Zusammenfassung der Entscheidung:
a) Wer will was von wem woraus? Ein Arbeitnehmer wehrt sich gegen eine krankheitsbedingte Kündigung durch den Arbeitgeber und beansprucht Kündigungsschutz nach dem KSchG. Der Arbeitgeber möchte die Kündigung wegen langanhaltender Arbeitsunfähigkeit des Arbeitnehmers durchsetzen.
b) Was hat das Gericht entschieden? Das BAG bestätigt, dass eine krankheitsbedingte Kündigung nur dann sozial gerechtfertigt ist, wenn zum Zeitpunkt des Zugangs der Kündigung objektiv mit einer Arbeitsunfähigkeit auf nicht absehbare Zeit zu rechnen ist und dies zu unzumutbaren betrieblichen oder wirtschaftlichen Belastungen führt. Die Kündigung ist sonst sozialwidrig.
c) Begründung des Gerichts:
Keine Informationspflicht des Arbeitnehmers: Der Arbeitnehmer muss den Arbeitgeber nicht von sich aus über Art oder Verlauf seiner Krankheit informieren. Eine fehlende Benachrichtigung oder unterlassene Nachfrage des Arbeitgebers spricht nicht automatisch für die Sozialwidrigkeit der Kündigung.
Prognoseentscheidung: Entscheidend ist die objektive Situation zum Kündigungszeitpunkt. Eine Kündigung ist nur gerechtfertigt, wenn die Ungewissheit über die Rückkehr des Arbeitnehmers zu unzumutbaren Belastungen führt. Die Beeinträchtigung betrieblicher Interessen ist dabei Teil des Kündigungsgrundes.
Überbrückungsmaßnahmen: Der Arbeitgeber muss prüfen, ob Alternative Lösungen (z. B. Einstellung einer Aushilfskraft auf unbestimmte Zeit) möglich und zumutbar sind. Er muss konkret darlegen, warum solche Maßnahmen nicht in Frage kommen.

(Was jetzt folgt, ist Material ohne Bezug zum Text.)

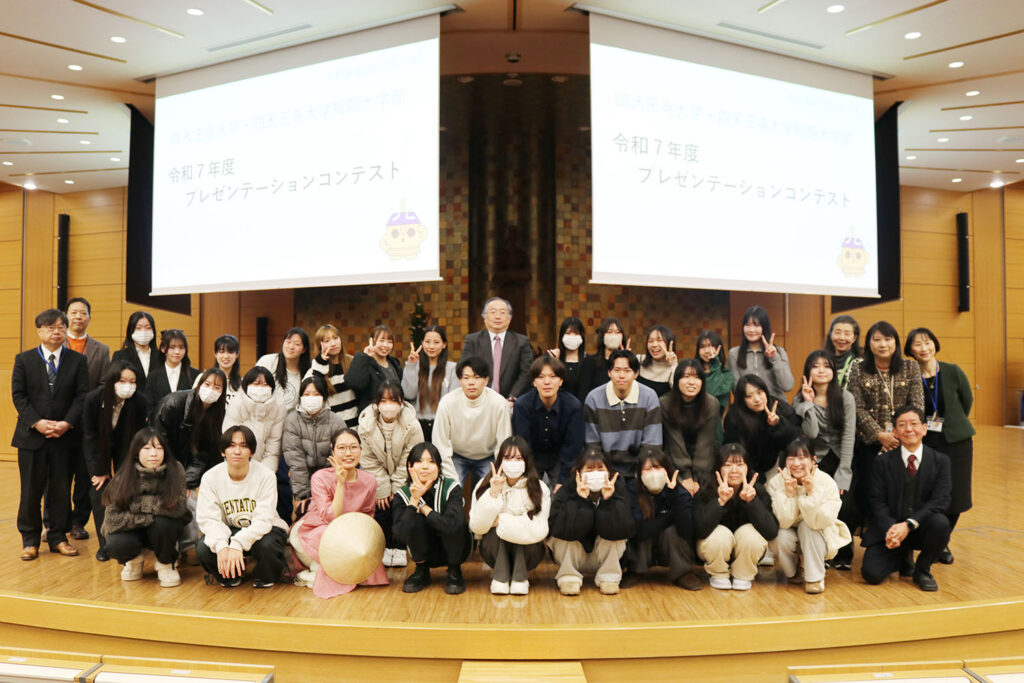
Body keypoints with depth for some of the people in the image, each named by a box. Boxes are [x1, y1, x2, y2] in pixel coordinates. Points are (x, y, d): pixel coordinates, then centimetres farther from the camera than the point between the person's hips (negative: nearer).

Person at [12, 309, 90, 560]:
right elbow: (18, 396, -1)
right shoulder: (24, 359, 5)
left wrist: (67, 423, -15)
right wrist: (37, 422, -14)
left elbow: (82, 396, -2)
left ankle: (58, 537, 18)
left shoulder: (78, 360, 4)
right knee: (31, 490, 6)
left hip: (64, 436, 0)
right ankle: (30, 540, 19)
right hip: (31, 436, 0)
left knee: (62, 490, 7)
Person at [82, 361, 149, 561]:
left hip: (125, 448, 0)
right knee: (99, 492, -7)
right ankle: (105, 543, 6)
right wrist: (100, 470, -13)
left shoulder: (141, 402, -28)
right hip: (99, 447, 0)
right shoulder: (93, 398, -27)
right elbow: (90, 437, -16)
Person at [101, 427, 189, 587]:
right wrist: (148, 518, -25)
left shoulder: (175, 470, -18)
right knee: (116, 545, -29)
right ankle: (134, 560, 11)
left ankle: (166, 565, -2)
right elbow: (113, 518, -20)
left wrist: (140, 503, -23)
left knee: (162, 523, -33)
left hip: (164, 529, -1)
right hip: (134, 530, 1)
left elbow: (177, 508, -27)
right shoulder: (124, 478, -16)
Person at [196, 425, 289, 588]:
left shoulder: (265, 476, -17)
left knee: (266, 545, -35)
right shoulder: (211, 477, -9)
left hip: (262, 530, -2)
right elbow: (208, 518, -16)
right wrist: (221, 545, -36)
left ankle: (264, 578, 2)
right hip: (229, 531, 2)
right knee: (202, 549, -26)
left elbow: (263, 520, -24)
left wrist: (237, 544, -40)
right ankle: (231, 576, 8)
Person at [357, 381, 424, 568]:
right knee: (380, 507, -7)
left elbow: (409, 461, -16)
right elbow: (369, 461, -12)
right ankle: (385, 547, 13)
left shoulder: (412, 426, -22)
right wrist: (382, 489, -13)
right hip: (378, 477, 1)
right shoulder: (366, 426, -18)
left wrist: (396, 488, -15)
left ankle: (399, 547, 10)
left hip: (403, 478, -1)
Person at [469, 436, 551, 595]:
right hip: (495, 551, 1)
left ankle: (520, 577, -11)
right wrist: (493, 494, -30)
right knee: (496, 530, -27)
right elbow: (476, 527, -20)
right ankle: (500, 576, -11)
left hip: (527, 553, 0)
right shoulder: (484, 485, -11)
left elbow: (540, 531, -24)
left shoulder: (539, 489, -13)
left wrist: (501, 521, -24)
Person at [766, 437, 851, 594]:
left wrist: (811, 492, -39)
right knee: (783, 536, -30)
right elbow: (784, 522, -26)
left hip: (816, 539, -1)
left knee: (807, 525, -31)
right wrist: (789, 492, -35)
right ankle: (792, 572, 4)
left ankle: (815, 577, -14)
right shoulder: (776, 483, -18)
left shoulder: (826, 482, -20)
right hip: (789, 536, 1)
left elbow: (821, 521, -30)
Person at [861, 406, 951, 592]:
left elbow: (940, 500, -10)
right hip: (890, 529, 0)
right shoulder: (884, 461, -1)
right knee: (871, 573, -19)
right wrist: (890, 529, -23)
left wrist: (908, 525, -22)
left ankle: (922, 569, -5)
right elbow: (878, 502, -4)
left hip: (922, 528, 1)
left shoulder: (940, 461, 0)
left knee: (940, 523, -34)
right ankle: (903, 560, 17)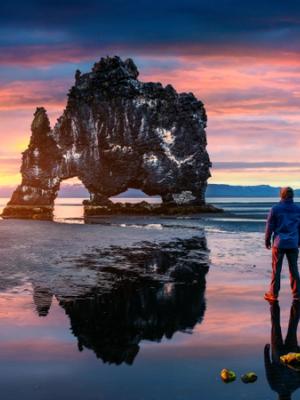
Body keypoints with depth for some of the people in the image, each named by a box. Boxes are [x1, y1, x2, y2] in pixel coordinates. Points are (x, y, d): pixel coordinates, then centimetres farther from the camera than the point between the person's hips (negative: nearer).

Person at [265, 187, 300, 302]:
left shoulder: (275, 209, -5)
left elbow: (269, 226, -3)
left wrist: (267, 241, 9)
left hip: (279, 243, -2)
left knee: (276, 269, 4)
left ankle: (273, 294, 7)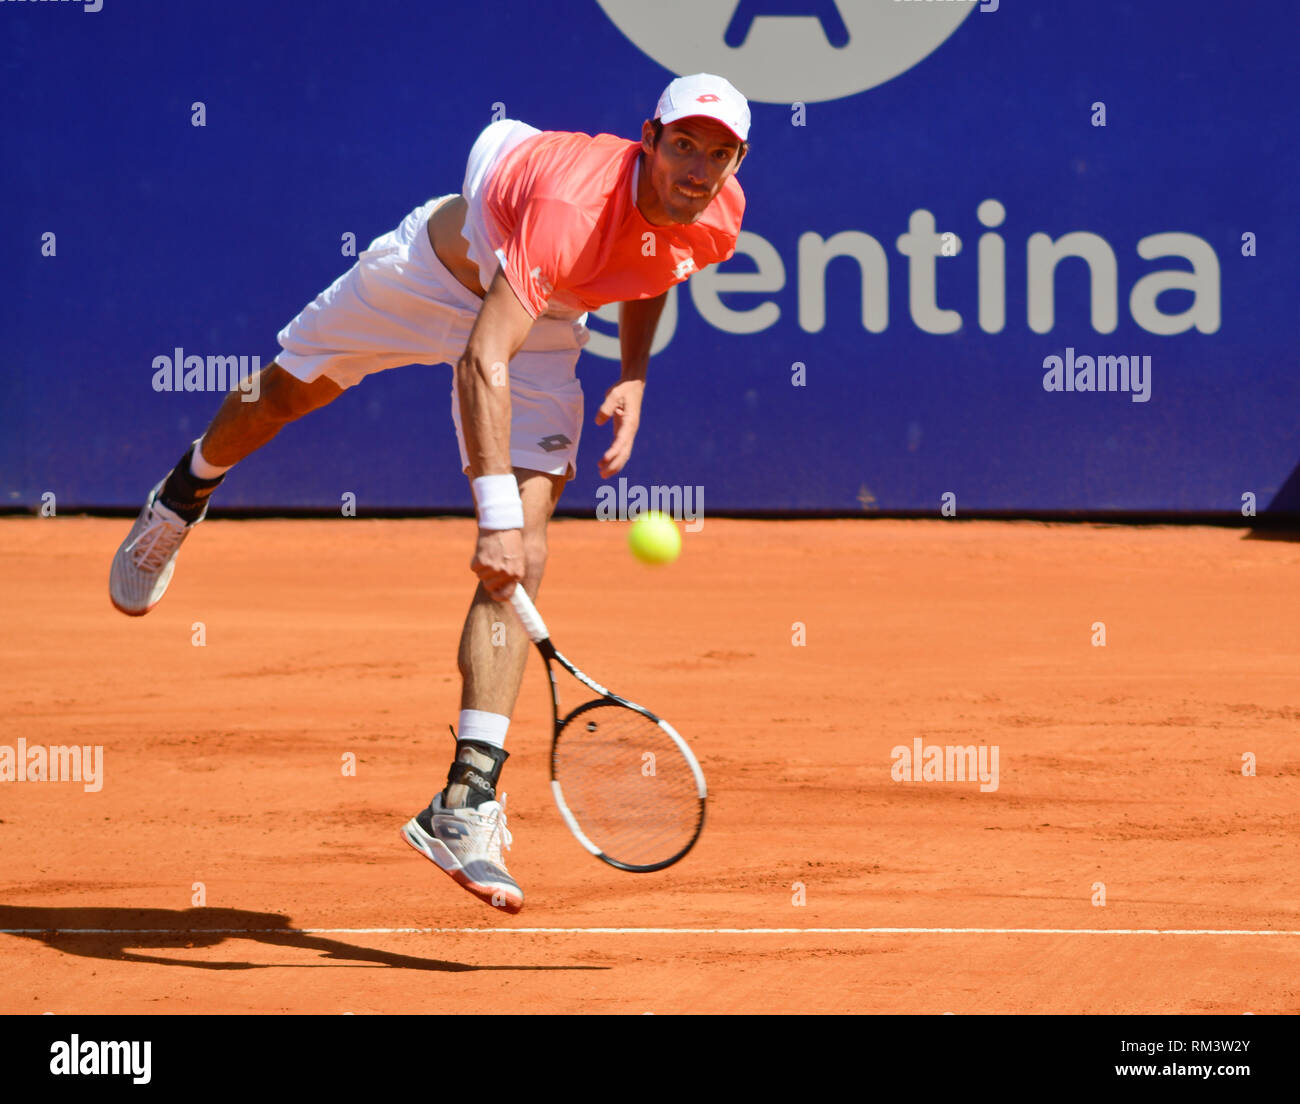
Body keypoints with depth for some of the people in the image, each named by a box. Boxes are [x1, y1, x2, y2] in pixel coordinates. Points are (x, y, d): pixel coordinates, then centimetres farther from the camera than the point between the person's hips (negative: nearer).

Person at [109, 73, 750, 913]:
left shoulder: (718, 219, -22)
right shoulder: (572, 207, -43)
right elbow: (484, 362, -50)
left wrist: (633, 379, -6)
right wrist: (497, 513, -57)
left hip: (543, 321, 4)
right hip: (435, 270, -3)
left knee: (521, 559, -15)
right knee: (284, 393, 23)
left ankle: (467, 805, -21)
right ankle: (186, 495, 61)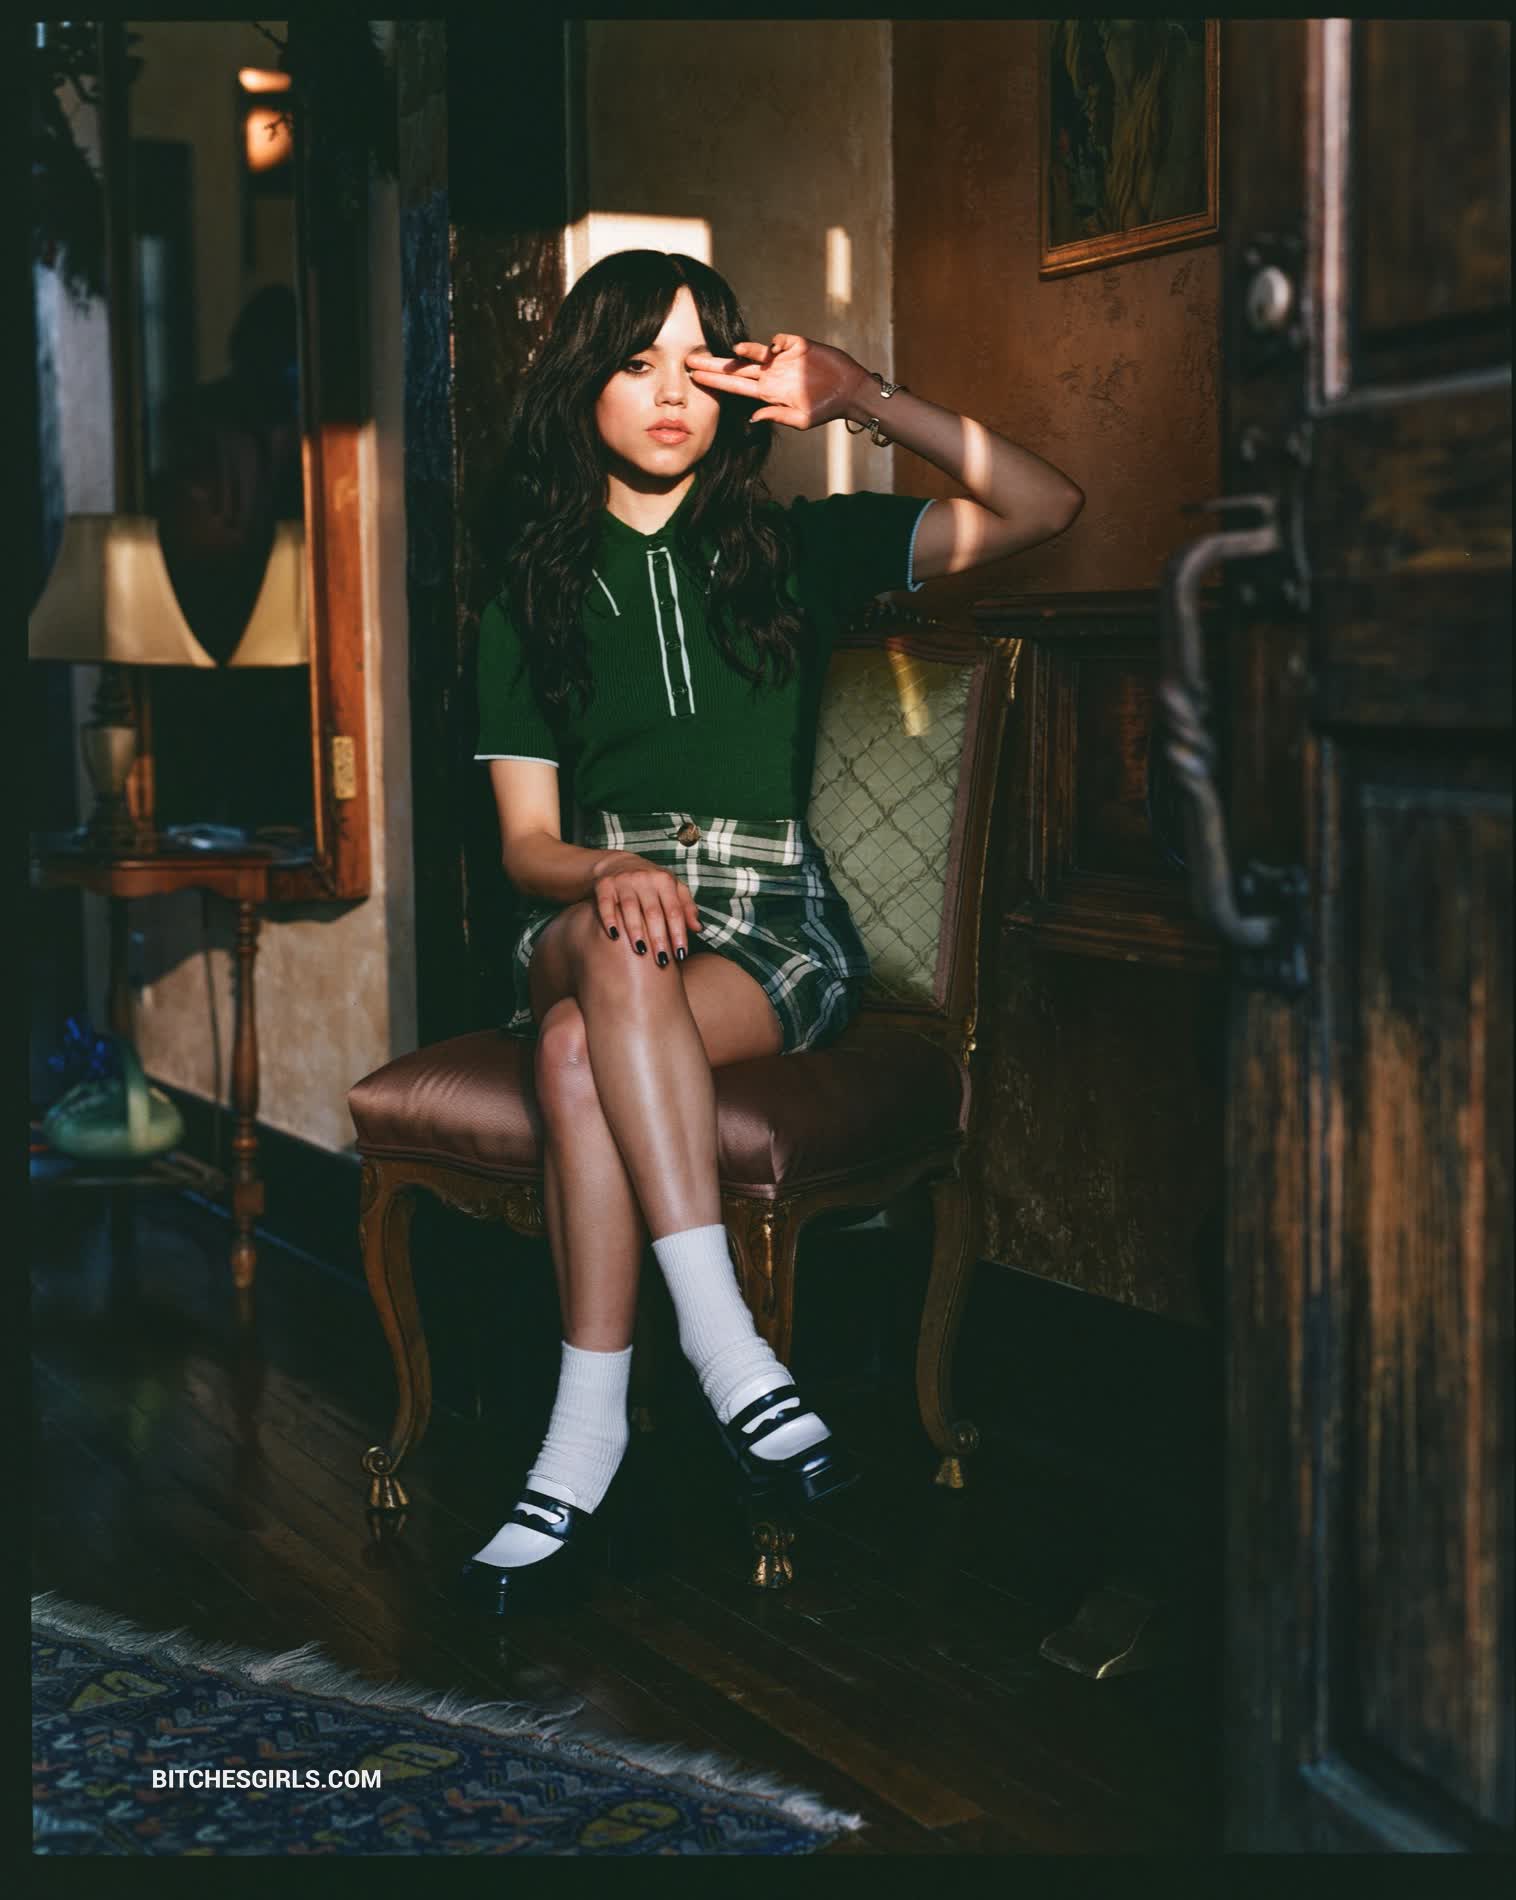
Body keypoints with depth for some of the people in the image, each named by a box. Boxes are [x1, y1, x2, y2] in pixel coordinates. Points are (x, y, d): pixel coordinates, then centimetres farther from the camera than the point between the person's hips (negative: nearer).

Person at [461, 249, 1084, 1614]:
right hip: (592, 909, 2)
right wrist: (611, 873, -17)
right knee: (616, 951, -37)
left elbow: (1047, 507, 3)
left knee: (581, 1048, -33)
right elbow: (527, 843, 7)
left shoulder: (795, 550, 11)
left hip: (777, 929, -1)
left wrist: (861, 400, -5)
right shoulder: (533, 600, 14)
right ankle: (728, 1352, -41)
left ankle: (587, 1441, -35)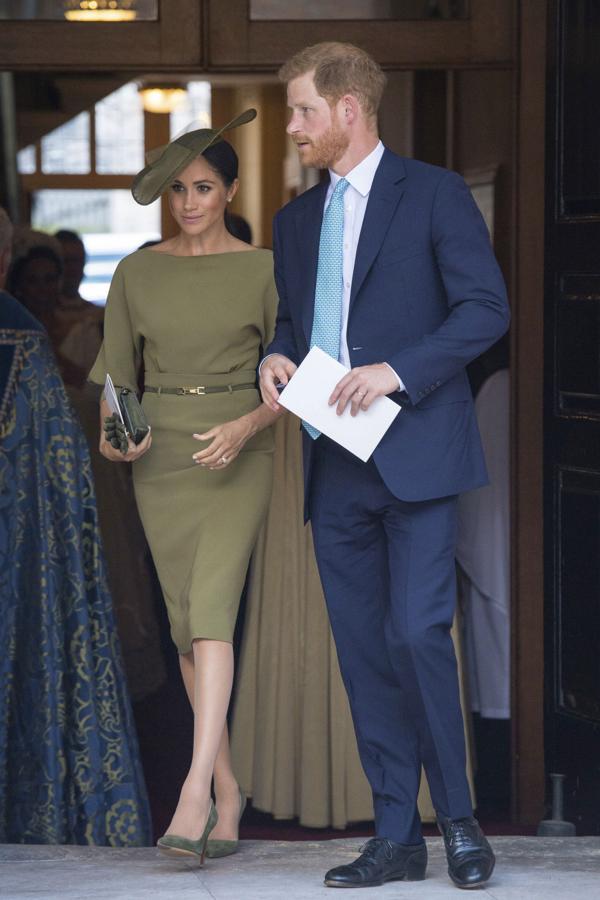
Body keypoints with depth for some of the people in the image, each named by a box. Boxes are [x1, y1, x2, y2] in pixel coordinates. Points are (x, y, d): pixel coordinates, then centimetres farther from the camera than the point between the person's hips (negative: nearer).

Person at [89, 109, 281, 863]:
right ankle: (228, 787, 16)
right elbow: (116, 370, 12)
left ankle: (196, 791, -27)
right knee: (184, 621, 4)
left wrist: (245, 427, -16)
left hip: (239, 453, -3)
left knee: (210, 609, -19)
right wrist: (112, 434, -7)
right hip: (161, 454, 3)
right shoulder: (137, 273, 7)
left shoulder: (261, 271, 0)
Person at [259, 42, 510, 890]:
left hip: (413, 454, -6)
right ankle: (396, 836, 11)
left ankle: (460, 821, 0)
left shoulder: (434, 193, -1)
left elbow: (486, 306, -8)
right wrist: (277, 358, 3)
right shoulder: (296, 219, 18)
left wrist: (396, 369, -18)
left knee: (418, 634, -14)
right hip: (334, 467, 6)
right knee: (364, 652, 5)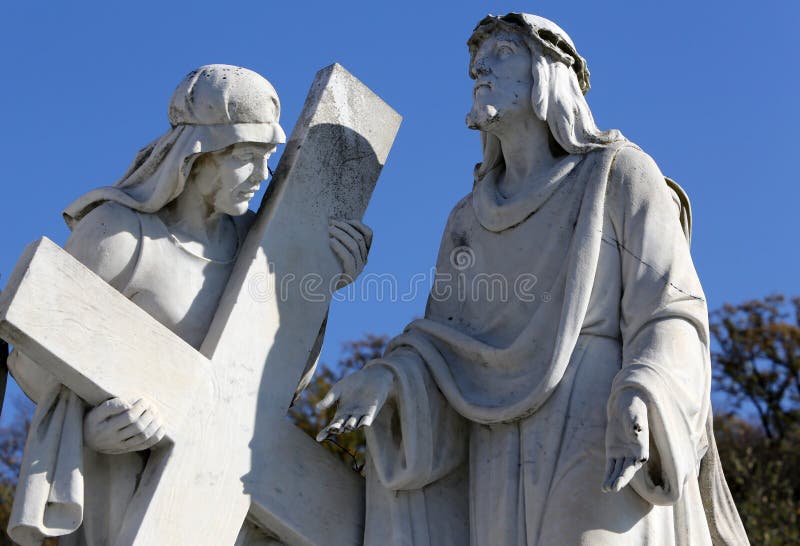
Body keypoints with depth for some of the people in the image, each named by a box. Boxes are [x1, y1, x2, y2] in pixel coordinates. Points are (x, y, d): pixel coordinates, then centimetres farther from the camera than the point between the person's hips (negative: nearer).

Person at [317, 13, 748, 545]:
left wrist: (636, 402, -23)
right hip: (510, 478, 5)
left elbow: (671, 316, -2)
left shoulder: (622, 174, 7)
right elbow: (443, 350, 14)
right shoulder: (472, 221, 21)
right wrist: (386, 380, -8)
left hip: (610, 459, -5)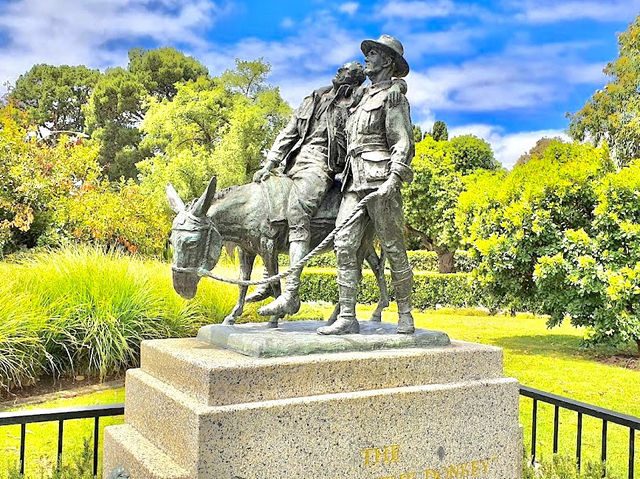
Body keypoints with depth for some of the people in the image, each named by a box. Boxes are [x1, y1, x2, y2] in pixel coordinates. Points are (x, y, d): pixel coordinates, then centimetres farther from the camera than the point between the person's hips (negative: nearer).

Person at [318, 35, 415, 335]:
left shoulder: (393, 97, 0)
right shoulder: (364, 96, 24)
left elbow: (403, 143, -10)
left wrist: (393, 180, -22)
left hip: (380, 181, -8)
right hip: (354, 181, 8)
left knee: (393, 248, -2)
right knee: (345, 245, -3)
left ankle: (405, 315, 9)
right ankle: (347, 318, -2)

Beweisanforderungen: Ein Anscheinsbeweis (z. B. aus langanhaltender Arbeitsunfähigkeit in der Vergangenheit auf zukünftige Unfähigkeit zu schließen) ist nicht zulässig, da es keinen allgemeinen Erfahrungssatz hierfür gibt.
Einzelfallabhängigkeit: Die soziale Rechtfertigung hängt von den Besonderheiten des Einzelfalls ab (Bestätigung der früheren Rechtsprechung, z. B. BAG 29, 49).
Relevante Rechtsgrundlage: § 1 KSchG (Soziale Rechtfertigung der Kündigung).